Document extract
+ + +

Todd McFarlane talks to TeamXbox

7 09 2007

Some choice quotes:

This first question makes me feel old:

The younger generation that reads TeamXbox.com may not realize that you didn’t start your popular art career as a toy man. Shed some light on your start in the biz for these n00bs…

What were some of the bigger properties you worked on in the comic book industry?

Todd McFarlane: I started out with the Incredible Hulk, and did Hulk for awhile. I did a little bit of Batman for DC, and then the big break came with Spider-Man. I jumped onto Amazing Spider-Man and ended boosting the sales on that. This led to Marvel creating another book called just Spider-Man; it didn’t have any sort of adjective in front of it. That one [Spider-Man] ended up setting sales records in the industry, so I stayed with it for awhile.

Big Cape

This next question/answer makes me think old Todd has learned to relax in his old age:

How did Image Comics and the Spawn character come about?

+ + +

Prompt
Write the next part of the post on Todd McFarlane's TeamXbox interview, starting right after its last line. The records that come next are separate material and have no connection to the Todd McFarlane interview post.

+ + +

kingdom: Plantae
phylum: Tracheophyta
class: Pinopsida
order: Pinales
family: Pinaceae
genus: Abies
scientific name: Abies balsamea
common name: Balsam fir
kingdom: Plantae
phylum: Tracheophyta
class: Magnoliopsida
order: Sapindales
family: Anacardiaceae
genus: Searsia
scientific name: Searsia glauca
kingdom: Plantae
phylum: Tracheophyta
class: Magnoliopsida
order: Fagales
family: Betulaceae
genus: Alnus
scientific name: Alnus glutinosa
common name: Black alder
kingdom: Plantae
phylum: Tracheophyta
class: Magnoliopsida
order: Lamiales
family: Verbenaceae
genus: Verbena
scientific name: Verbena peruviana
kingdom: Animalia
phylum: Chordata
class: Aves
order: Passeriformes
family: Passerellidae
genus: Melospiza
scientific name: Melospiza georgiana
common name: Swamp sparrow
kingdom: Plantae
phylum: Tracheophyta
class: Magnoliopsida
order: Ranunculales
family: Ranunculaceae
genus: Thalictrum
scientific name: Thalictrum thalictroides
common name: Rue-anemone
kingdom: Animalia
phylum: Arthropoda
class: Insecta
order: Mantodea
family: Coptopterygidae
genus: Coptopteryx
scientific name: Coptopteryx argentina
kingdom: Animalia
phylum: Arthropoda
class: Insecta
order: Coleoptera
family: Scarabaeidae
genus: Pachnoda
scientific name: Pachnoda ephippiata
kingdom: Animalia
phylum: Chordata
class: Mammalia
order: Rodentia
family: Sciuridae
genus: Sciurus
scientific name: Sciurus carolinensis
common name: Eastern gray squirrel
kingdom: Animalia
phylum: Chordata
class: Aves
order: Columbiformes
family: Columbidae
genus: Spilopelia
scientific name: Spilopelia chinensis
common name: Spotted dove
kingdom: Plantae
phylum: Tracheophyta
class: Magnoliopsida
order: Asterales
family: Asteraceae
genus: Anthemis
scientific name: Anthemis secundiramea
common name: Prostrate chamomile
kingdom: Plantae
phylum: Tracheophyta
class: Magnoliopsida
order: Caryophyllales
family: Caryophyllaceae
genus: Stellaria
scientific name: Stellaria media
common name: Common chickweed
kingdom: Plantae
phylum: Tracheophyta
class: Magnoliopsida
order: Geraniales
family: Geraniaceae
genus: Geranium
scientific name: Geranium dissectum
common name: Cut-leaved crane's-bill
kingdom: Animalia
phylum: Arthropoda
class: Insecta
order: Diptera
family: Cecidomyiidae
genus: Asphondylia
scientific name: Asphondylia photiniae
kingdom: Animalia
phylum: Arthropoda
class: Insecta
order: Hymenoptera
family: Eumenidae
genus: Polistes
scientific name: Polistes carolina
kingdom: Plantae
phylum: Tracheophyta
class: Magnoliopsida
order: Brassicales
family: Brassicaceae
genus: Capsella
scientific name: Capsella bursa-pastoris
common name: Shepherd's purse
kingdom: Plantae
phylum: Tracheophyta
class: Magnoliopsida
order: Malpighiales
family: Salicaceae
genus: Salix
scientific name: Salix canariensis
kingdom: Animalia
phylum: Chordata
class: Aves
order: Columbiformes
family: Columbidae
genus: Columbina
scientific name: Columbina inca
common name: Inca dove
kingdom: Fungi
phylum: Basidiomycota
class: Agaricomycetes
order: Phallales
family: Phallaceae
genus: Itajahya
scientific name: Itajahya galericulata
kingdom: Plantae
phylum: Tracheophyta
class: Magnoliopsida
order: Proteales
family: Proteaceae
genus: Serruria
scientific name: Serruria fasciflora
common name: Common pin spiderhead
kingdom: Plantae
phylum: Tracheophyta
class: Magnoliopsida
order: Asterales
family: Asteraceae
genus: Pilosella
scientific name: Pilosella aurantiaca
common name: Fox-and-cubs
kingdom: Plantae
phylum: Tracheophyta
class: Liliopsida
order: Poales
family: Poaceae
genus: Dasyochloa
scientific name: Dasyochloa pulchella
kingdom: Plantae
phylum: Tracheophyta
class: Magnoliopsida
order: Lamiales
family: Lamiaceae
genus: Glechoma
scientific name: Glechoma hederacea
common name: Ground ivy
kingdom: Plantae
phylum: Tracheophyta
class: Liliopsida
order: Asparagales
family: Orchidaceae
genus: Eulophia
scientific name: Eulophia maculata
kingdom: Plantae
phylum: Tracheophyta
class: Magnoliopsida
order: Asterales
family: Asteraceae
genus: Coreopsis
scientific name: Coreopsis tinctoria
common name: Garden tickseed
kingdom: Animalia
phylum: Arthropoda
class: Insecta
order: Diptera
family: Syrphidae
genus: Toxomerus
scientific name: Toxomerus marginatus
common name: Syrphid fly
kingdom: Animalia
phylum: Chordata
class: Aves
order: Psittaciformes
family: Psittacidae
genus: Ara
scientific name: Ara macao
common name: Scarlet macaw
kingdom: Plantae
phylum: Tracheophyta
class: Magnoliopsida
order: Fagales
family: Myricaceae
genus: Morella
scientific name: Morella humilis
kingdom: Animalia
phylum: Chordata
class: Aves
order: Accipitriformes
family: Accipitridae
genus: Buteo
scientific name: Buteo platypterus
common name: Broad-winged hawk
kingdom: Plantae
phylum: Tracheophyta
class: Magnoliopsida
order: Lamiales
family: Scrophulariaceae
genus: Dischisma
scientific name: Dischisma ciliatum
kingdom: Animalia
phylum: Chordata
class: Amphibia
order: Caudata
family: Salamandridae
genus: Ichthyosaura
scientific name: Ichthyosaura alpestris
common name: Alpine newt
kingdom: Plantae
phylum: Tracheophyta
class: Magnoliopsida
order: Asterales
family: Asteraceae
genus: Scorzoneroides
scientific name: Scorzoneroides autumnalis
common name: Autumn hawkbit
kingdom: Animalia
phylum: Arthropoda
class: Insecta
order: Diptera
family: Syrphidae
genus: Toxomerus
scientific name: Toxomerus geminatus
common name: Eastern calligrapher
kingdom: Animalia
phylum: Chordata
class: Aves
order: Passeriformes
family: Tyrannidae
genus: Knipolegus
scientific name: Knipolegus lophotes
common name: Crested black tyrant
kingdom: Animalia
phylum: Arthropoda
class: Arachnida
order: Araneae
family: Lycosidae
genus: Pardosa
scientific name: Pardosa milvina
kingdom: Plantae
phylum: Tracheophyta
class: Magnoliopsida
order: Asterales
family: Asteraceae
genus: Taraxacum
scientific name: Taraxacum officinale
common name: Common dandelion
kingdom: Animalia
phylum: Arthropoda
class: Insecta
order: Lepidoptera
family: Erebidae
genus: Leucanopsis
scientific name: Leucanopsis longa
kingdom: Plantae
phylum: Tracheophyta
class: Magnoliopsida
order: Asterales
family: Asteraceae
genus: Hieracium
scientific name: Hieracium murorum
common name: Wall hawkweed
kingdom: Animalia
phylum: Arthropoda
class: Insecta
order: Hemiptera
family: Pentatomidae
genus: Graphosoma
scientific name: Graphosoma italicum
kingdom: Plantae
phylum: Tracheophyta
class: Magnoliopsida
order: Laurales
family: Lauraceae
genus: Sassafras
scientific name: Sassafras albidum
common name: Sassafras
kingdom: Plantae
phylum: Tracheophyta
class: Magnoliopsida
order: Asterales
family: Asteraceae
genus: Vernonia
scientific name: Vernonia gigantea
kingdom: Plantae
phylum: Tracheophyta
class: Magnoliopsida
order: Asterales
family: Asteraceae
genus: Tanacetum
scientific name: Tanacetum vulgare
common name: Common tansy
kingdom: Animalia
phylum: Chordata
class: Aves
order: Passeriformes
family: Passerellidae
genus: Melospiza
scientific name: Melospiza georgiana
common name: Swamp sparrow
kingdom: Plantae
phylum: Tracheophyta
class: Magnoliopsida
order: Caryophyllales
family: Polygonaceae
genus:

+ + +

Output of the exercise
Todd McFarlane: I became a bit disenchanted with the comic book companies so I left and started my own company called Image Comics.

Just disenchanted? Thats putting it lightly. He goes on to say a few things about the Spawn animated series, but then what really caught my ear was this:

Do you feel that the recent decline of sales in the comic book industry had something to do with how “collector-centric” it became?


Todd McFarlane: Yes. I think we [the comic book industry] took advantage of the consumers. If you take advantage of your core group of collectors with short-term thinking, then you are going to turn them off of your product. You are literally financially taking advantage of them. I was never for the multiple covers of Spider-Man #1 – I was always against it. As a matter of fact, on Spawn we did our first variant cover on issue #100 and we’ve only done one other since. People in the comic book industry got greedy. The same thing happened in trading cards with overproduction. Some say the industry is cyclical and that the consumer will come back, but I don’t believe it. If you push the consumer out the door and you don’t have a system to re-grow that customer back, you’re in trouble. Since the kids aren’t jumping into comic books, so we don’t have a mechanism for creating the young version of the older, alienated collectors.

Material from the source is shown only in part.